Las cosas son difíciles hasta que dejan de serlo, y
esto que digo puede ser simple, complejo o estúpido, lo que pasa es que nadie
entendió la frase que me vino a la cabeza en aquel examen “yo soy el
protagonista de mi propia historia”, o por lo menos nadie la entendió como yo
lo hice, por lo que es como si nadie la hubiese entendido. Las cosas son
difíciles hasta que dejan de serlo no es ni la décima parte de importante que
la otra frase, y eso es así, no hay más ¿y por qué lo digo entonces?
Ah,
amigo
será que lo he logrado, al fin he huido.
Y no me refiero a huir como huye un cobarde o los
pájaros del frío que se acerca, sino es simplemente un viaje para el cual no te
despides ni de los más allegados y simplemente huyes, así, plof, al peor lugar
tal vez, la cosa es huir.
Pero acabo de tener una idea genial, no os voy a
contar dónde estoy, qué he encontrado ni os voy a narrar mis aventuras, os voy
a contar uno de los muchos antecedentes.

Material recibido –
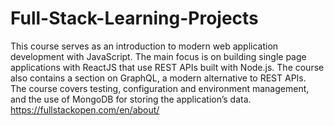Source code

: # Full-Stack-Learning-Projects
This course serves as an introduction to modern web application development with JavaScript. The main focus is on building single page applications with ReactJS that use REST APIs built with Node.js. The course also contains a section on GraphQL, a modern alternative to REST APIs.<br/>
The course covers testing, configuration and environment management, and the use of MongoDB for storing the application’s data.<br/>
https://fullstackopen.com/en/about/

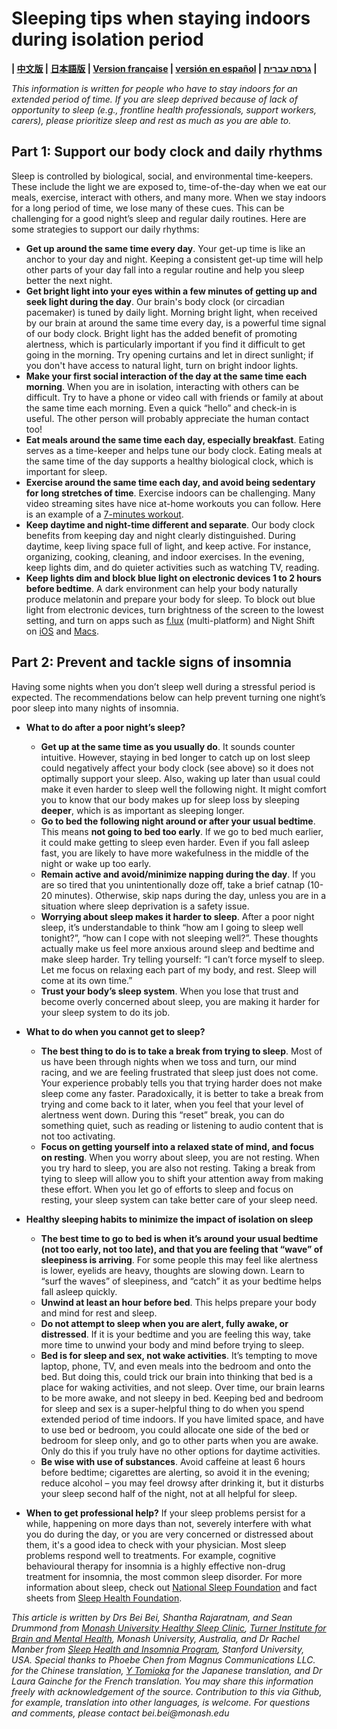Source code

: # Sleeping tips when staying indoors during isolation period

**| [中文版](https://github.com/beisci/SleepInfo/blob/master/sleep_in_isolation_cn.md) | [日本語版](https://github.com/beisci/SleepInfo/blob/master/sleep_in_isolation_jp.md) | [Version française](https://github.com/beisci/SleepInfo/blob/master/sleep_in_isolation_fr.md) | [versión en español](https://github.com/beisci/SleepInfo/blob/master/sleep_in_isolation_sp.md) | [גרסה עברית](https://github.com/beisci/SleepInfo/blob/master/sleep_in_isolation_he.md) |**

_This information is written for people who have to stay indoors for an extended period of time. If you are sleep deprived because of lack of opportunity to sleep (e.g., frontline health professionals, support workers, carers), please prioritize sleep and rest as much as you are able to._ 

## Part 1: Support our body clock and daily rhythms
Sleep is controlled by biological, social, and environmental time-keepers. These include the light we are exposed to, time-of-the-day when we eat our meals, exercise, interact with others, and many more. When we stay indoors for a long period of time, we lose many of these cues. This can be challenging for a good night’s sleep and regular daily routines. Here are some strategies to support our daily rhythms:
- **Get up around the same time every day**. Your get-up time is like an anchor to your day and night. Keeping a consistent get-up time will help other parts of your day fall into a regular routine and help you sleep better the next night.
- **Get bright light into your eyes within a few minutes of getting up and seek light during the day**. Our brain's body clock (or circadian pacemaker) is tuned by daily light. Morning bright light, when received by our brain at around the same time every day, is a powerful time signal of our body clock. Bright light has the added benefit of promoting alertness, which is particularly important if you find it difficult to get going in the morning. Try opening curtains and let in direct sunlight; if you don't have access to natural light, turn on bright indoor lights. 
- **Make your first social interaction of the day at the same time each morning**. When you are in isolation, interacting with others can be difficult. Try to have a phone or video call with friends or family at about the same time each morning. Even a quick “hello” and check-in is useful. The other person will probably appreciate the human contact too!
- **Eat meals around the same time each day, especially breakfast**. Eating serves as a time-keeper and helps tune our body clock. Eating meals at the same time of the day supports a healthy biological clock, which is important for sleep.
- **Exercise around the same time each day, and avoid being sedentary for long stretches of time**. Exercise indoors can be challenging. Many video streaming sites have nice at-home workouts you can follow. Here is an example of a [7-minutes workout](https://www.youtube.com/watch?v=ECxYJcnvyMw).
- **Keep daytime and night-time different and separate**. Our body clock benefits from keeping day and night clearly distinguished. During daytime, keep living space full of light, and keep active. For instance, organizing, cooking, cleaning, and indoor exercises. In the evening, keep lights dim, and do quieter activities such as watching TV, reading. 
- **Keep lights dim and block blue light on electronic devices 1 to 2 hours before bedtime**. A dark environment can help your body naturally produce melatonin and prepare your body for sleep. To block out blue light from electronic devices, turn brightness of the screen to the lowest setting, and turn on apps such as [f.lux](https://justgetflux.com/) (multi-platform) and Night Shift on [iOS](https://support.apple.com/en-au/HT207570) and [Macs](https://support.apple.com/en-au/HT207513).

## Part 2: Prevent and tackle signs of insomnia
Having some nights when you don’t sleep well during a stressful period is expected. The recommendations below can help prevent turning one night’s poor sleep into many nights of insomnia.

- **What to do after a poor night’s sleep?**
  - **Get up at the same time as you usually do**. It sounds counter intuitive. However, staying in bed longer to catch up on lost sleep could negatively affect your body clock (see above) so it does not optimally support your sleep. Also, waking up later than usual could make it even harder to sleep well the following night. It might comfort you to know that our body makes up for sleep loss by sleeping **deeper**, which is as important as sleeping longer.
  - **Go to bed the following night around or after your usual bedtime**. This means **not going to bed too early**. If we go to bed much earlier, it could make getting to sleep even harder. Even if you fall asleep fast, you are likely to have more wakefulness in the middle of the night or wake up too early.
  - **Remain active and avoid/minimize napping during the day**. If you are so tired that you unintentionally doze off, take a brief catnap (10-20 minutes). Otherwise, skip naps during the day, unless you are in a situation where sleep deprivation is a safety issue.
  - **Worrying about sleep makes it harder to sleep**. After a poor night sleep, it’s understandable to think “how am I going to sleep well tonight?”, “how can I cope with not sleeping well?”. These thoughts actually make us feel more anxious around sleep and bedtime and make sleep harder. Try telling yourself: “I can’t force myself to sleep. Let me focus on relaxing each part of my body, and rest. Sleep will come at its own time.”
  - **Trust your body’s sleep system**. When you lose that trust and become overly concerned about sleep, you are making it harder for your sleep system to do its job.

- **What to do when you cannot get to sleep?**
  - **The best thing to do is to take a break from trying to sleep**. Most of us have been through nights when we toss and turn, our mind racing, and we are feeling frustrated that sleep just does not come. Your experience probably tells you that trying harder does not make sleep come any faster. Paradoxically, it is better to take a break from trying and come back to it later, when you feel that your level of alertness went down. During this “reset” break, you can do something quiet, such as reading or listening to audio content that is not too activating.
  - **Focus on getting yourself into a relaxed state of mind, and focus on resting**. When you worry
about sleep, you are not resting. When you try hard to sleep, you are also not resting. Taking a break from tying to sleep will allow you to shift your attention away from making these effort. When you let go of efforts to sleep and focus on resting, your sleep system can take better care of your sleep need.

- **Healthy sleeping habits to minimize the impact of isolation on sleep**
  - **The best time to go to bed is when it’s around your usual bedtime (not too early, not too late), and that you are feeling that “wave” of sleepiness is arriving**. For some people this may feel like alertness is lower, eyelids are heavy, thoughts are slowing down. Learn to “surf the waves” of sleepiness, and “catch” it as your bedtime helps fall asleep quickly. 
  - **Unwind at least an hour before bed**. This helps prepare your body and mind for rest and sleep. 
  - **Do not attempt to sleep when you are alert, fully awake, or distressed**. If it is your bedtime and you are feeling this way, take more time to unwind your body and mind before trying to sleep.
  - **Bed is for sleep and sex, not wake activities**. It’s tempting to move laptop, phone, TV, and even meals into the bedroom and onto the bed. But doing this, could trick our brain into thinking that bed is a place for waking activities, and not sleep. Over time, our brain learns to be more awake, and not sleepy in bed. Keeping bed and bedroom for sleep and sex is a super-helpful thing to do when you spend extended period of time indoors. If you have limited space, and have to use bed or bedroom, you could allocate one side of the bed or bedroom for sleep only, and go to other parts when you are awake. Only do this if you truly have no other options for daytime activities.
  - **Be wise with use of substances**. Avoid caffeine at least 6 hours before bedtime; cigarettes are alerting, so avoid it in the evening; reduce alcohol – you may feel drowsy after drinking it, but it disturbs your sleep second half of the night, not at all helpful for sleep. 
  
- **When to get professional help?** If your sleep problems persist for a while, happening on more days than not, severely interfere with what you do during the day, or you are very concerned or distressed about them, it's a good idea to check with your physician. Most sleep problems respond well to treatments. For example, cognitive behavioural therapy for insomnia is a highly effective non-drug treatment for insomnia, the most common sleep disorder. For more information about sleep, check out [National Sleep Foundation](https://www.sleepfoundation.org/) and fact sheets from [Sleep Health Foundation](https://www.sleephealthfoundation.org.au/fact-sheets.html).

_This article is written by Drs Bei Bei, Shantha Rajaratnam, and Sean Drummond from [Monash University Healthy Sleep Clinic](https://www.monash.edu/turner-institute/turner-clinics/healthy-sleep-clinic), [Turner Institute for Brain and Mental Health](https://www.monash.edu/turner-institute), Monash University, Australia, and Dr Rachel Manber from [Sleep Health and Insomnia Program](http://med.stanford.edu/insomnia.html), Stanford University, USA. Special thanks to Phoebe Chen from Magnus Communications LLC. for the Chinese translation, [Y Tomioka](https://github.com/tan93nt) for the Japanese translation, and Dr Laura Gainche for the French translation. You may share this information freely with acknowledgement of the source. Contribution to this via Github, for example, translation into other languages, is welcome. For questions and comments, please contact bei.bei@monash.edu_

Lo que se pide – Actualiza la parte del fragmento elegido que abre con las palabras "Las cosas son difíciles" y cierra con "fin he huido.", y pon "mente" en lugar de "cabeza". Las filas no hacen falta para nada.

Resultado –
Las cosas son difíciles hasta que dejan de serlo, y
esto que digo puede ser simple, complejo o estúpido, lo que pasa es que nadie
entendió la frase que me vino a la mente en aquel examen “yo soy el
protagonista de mi propia historia”, o por lo menos nadie la entendió como yo
lo hice, por lo que es como si nadie la hubiese entendido. Las cosas son
difíciles hasta que dejan de serlo no es ni la décima parte de importante que
la otra frase, y eso es así, no hay más ¿y por qué lo digo entonces?
Ah,
amigo
será que lo he logrado, al fin he huido.